## What to work on
Where an image appears in the data, omit it and reproduce the rest exactly.

## Extracted data

++++++++++

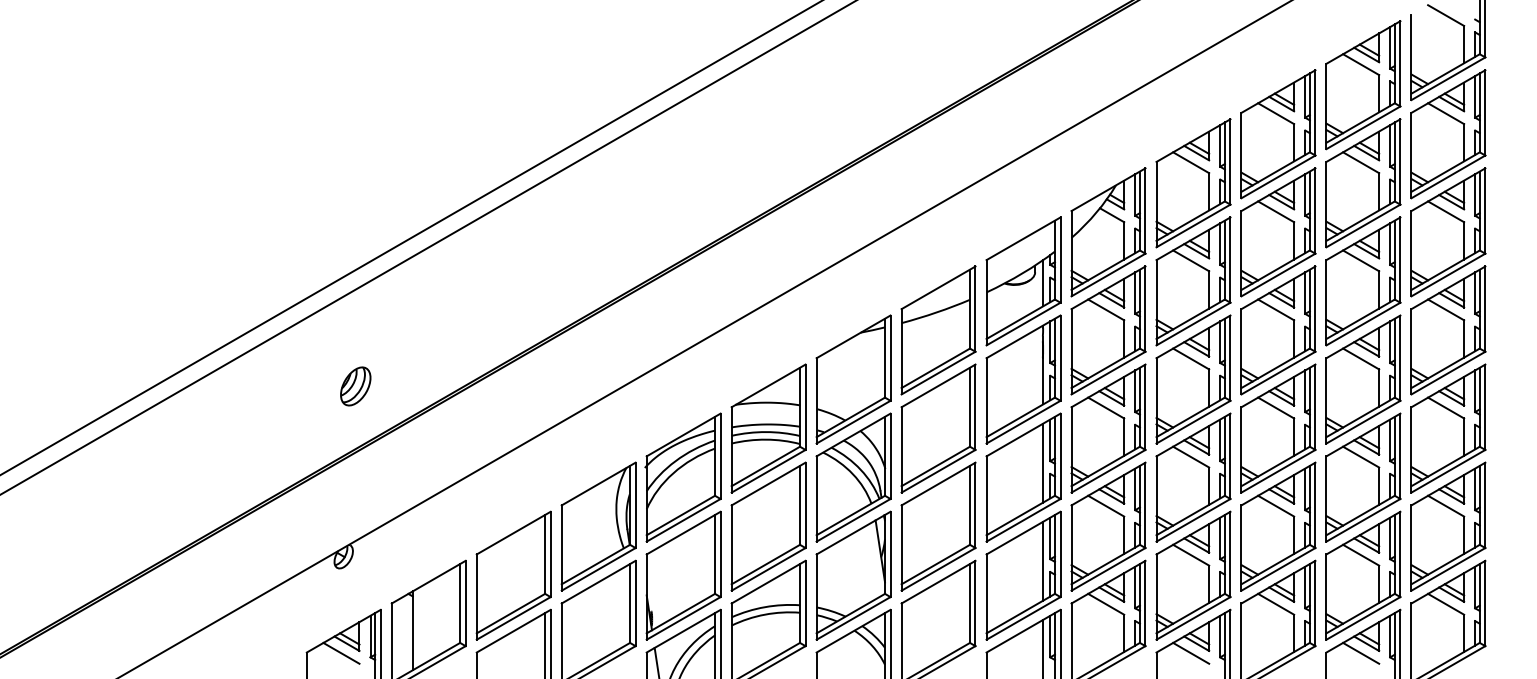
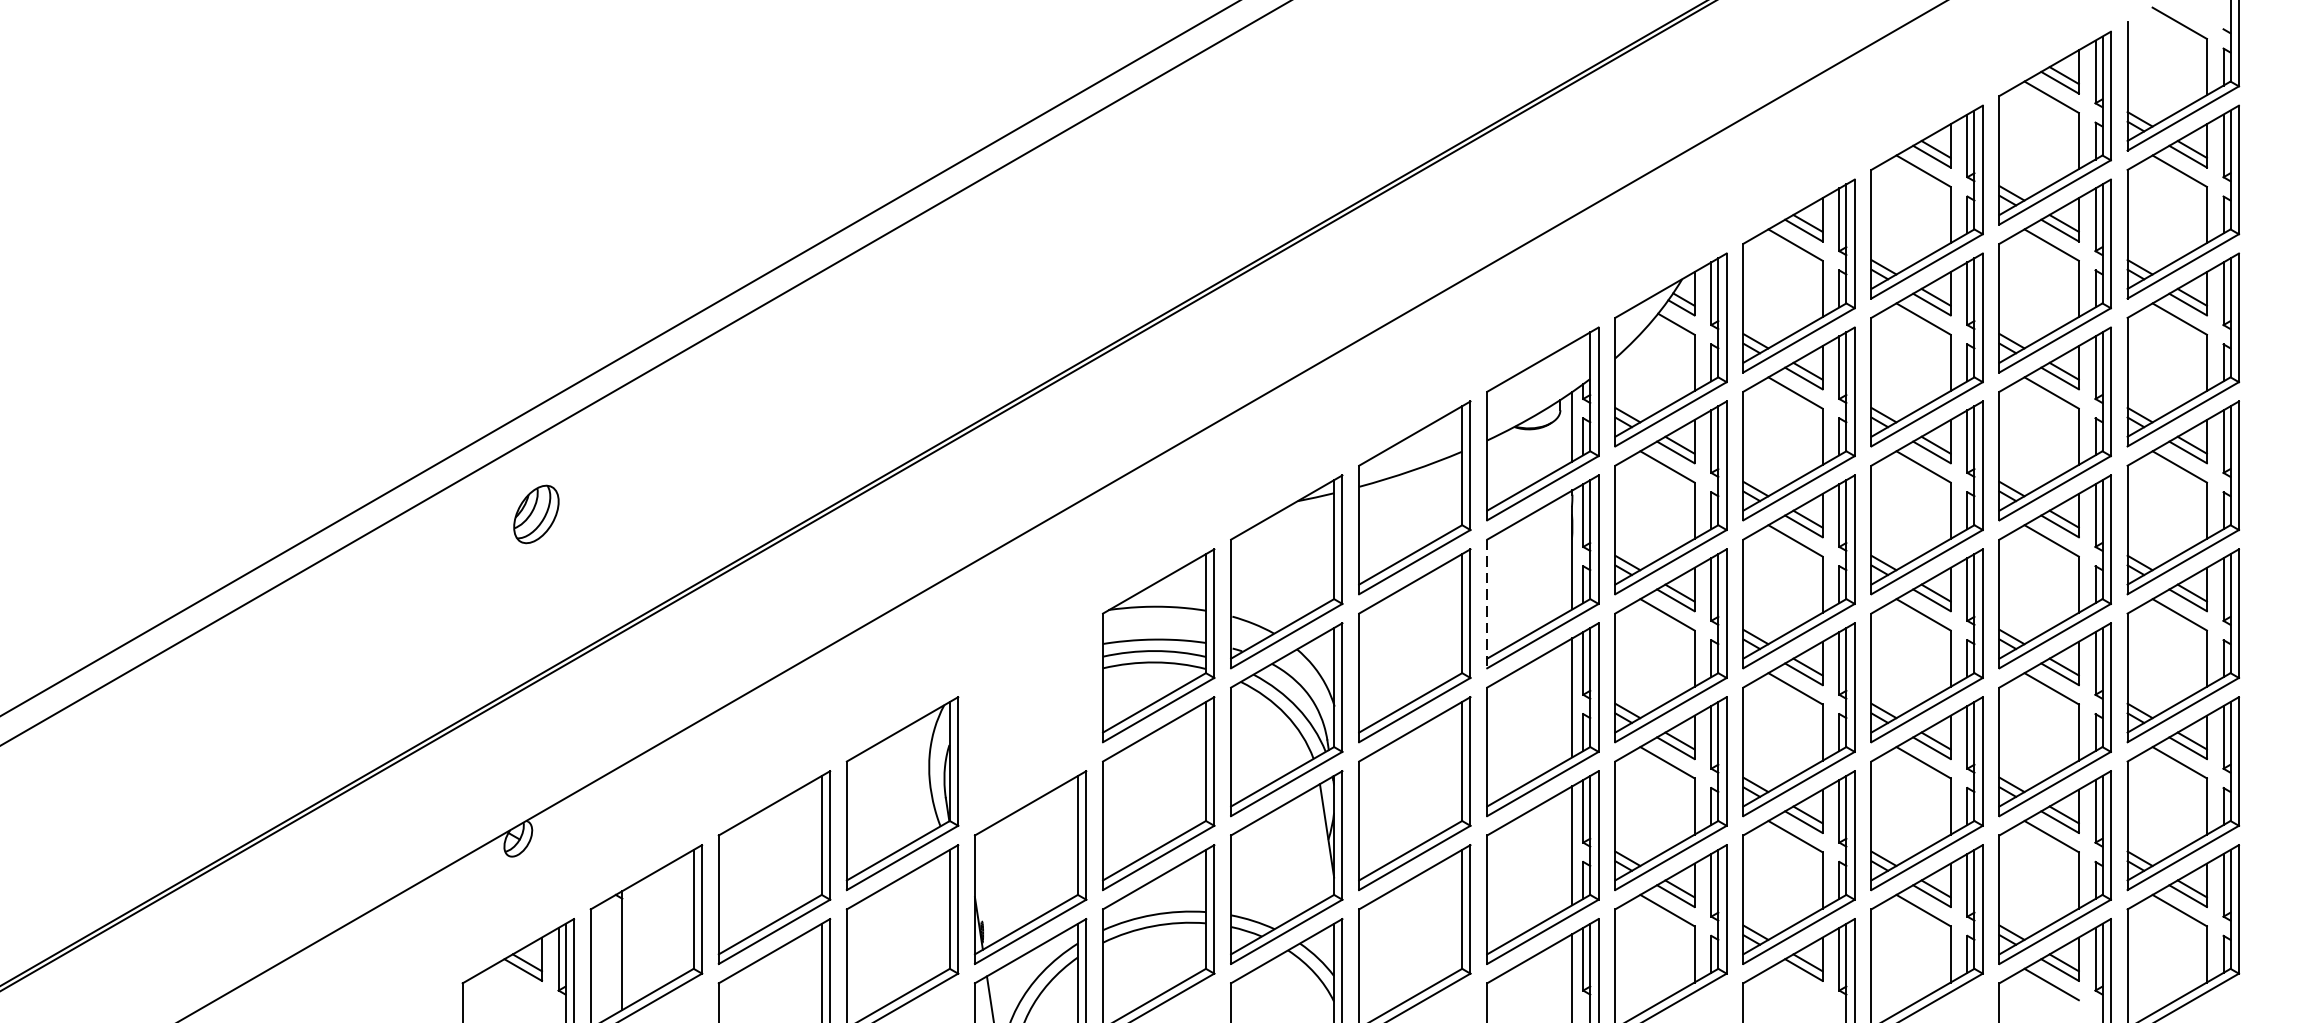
part: (355, 386) -> (536, 514), moved
line: (986, 400) -> (1487, 603), solid -> dashed
part: (682, 477) -> (1028, 719), removed
line: (341, 652) -> (514, 983), removed
line: (1191, 652) -> (1796, 983), removed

++++++++++

## Result of this task
part: (355, 386) -> (536, 514), moved
line: (986, 400) -> (1487, 603), solid -> dashed
part: (682, 477) -> (1028, 719), removed
line: (341, 652) -> (514, 983), removed
line: (1191, 652) -> (1796, 983), removed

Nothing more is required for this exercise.